**Excerpted data:**
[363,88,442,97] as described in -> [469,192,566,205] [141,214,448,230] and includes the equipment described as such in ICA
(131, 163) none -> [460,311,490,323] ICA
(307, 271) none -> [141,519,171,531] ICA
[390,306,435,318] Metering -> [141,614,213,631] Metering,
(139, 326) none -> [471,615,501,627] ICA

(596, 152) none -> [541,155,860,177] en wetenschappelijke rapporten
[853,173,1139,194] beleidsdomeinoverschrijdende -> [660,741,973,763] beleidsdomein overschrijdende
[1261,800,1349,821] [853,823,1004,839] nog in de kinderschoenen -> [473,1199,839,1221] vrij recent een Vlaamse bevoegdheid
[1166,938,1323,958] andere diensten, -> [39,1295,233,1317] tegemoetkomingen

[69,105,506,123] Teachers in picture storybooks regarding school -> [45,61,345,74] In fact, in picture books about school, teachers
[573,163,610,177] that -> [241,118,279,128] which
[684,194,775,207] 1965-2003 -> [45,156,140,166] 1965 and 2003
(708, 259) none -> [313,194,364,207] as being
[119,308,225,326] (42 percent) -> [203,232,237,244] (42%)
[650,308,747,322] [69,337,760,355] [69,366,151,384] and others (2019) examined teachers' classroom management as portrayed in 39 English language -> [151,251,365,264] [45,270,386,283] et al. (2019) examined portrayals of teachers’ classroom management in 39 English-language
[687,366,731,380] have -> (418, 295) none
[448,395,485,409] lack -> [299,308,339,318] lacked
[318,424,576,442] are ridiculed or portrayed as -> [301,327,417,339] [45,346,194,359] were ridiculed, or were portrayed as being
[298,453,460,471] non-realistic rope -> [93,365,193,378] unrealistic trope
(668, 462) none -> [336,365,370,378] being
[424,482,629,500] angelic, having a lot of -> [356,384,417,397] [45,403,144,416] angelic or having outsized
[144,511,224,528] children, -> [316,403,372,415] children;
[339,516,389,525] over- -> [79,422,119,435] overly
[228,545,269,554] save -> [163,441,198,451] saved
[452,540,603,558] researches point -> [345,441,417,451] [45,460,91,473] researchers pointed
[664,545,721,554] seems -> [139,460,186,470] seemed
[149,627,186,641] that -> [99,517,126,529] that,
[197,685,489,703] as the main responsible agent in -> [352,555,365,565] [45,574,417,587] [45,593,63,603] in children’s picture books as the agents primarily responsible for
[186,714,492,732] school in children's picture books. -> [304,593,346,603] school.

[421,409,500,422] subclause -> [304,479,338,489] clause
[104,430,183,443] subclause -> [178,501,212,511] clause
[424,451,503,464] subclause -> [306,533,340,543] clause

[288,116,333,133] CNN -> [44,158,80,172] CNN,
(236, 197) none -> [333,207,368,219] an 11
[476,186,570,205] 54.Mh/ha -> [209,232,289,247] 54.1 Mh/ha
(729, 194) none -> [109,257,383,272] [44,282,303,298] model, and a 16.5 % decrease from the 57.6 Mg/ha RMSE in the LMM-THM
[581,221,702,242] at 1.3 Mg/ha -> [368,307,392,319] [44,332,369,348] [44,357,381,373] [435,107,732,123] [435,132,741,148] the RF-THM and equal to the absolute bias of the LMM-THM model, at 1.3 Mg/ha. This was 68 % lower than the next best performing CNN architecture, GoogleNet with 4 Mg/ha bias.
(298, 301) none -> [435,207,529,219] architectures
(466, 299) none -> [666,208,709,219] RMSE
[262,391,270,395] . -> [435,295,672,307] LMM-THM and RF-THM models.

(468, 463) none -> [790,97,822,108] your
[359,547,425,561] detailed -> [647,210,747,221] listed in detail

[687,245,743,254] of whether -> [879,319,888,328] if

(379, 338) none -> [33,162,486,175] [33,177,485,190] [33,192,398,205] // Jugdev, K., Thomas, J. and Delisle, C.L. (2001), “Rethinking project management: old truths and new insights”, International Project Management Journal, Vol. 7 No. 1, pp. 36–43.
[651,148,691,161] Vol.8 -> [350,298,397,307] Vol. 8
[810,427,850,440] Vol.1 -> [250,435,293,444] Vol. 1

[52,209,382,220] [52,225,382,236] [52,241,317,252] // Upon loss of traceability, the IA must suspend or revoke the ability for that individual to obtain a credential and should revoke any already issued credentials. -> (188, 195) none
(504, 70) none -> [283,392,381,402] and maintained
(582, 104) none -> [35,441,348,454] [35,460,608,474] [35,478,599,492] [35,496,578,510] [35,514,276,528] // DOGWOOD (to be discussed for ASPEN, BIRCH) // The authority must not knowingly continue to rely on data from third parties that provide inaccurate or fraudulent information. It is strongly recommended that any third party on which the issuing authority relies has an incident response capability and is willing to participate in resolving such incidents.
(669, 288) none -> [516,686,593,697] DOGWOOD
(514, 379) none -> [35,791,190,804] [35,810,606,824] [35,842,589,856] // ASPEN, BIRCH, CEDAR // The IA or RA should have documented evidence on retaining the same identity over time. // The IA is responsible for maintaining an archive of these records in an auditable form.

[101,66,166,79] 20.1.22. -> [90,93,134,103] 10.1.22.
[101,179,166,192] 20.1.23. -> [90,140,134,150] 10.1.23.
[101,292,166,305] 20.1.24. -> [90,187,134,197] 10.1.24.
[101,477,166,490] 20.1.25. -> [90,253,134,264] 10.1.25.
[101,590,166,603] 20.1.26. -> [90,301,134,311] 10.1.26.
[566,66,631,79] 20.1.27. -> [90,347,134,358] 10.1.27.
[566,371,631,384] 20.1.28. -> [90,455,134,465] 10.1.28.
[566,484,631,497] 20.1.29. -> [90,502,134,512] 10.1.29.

**Problem statement:**
Going through the entries above, report how many lines contain the word "management", with no other text.

**Answer:**
2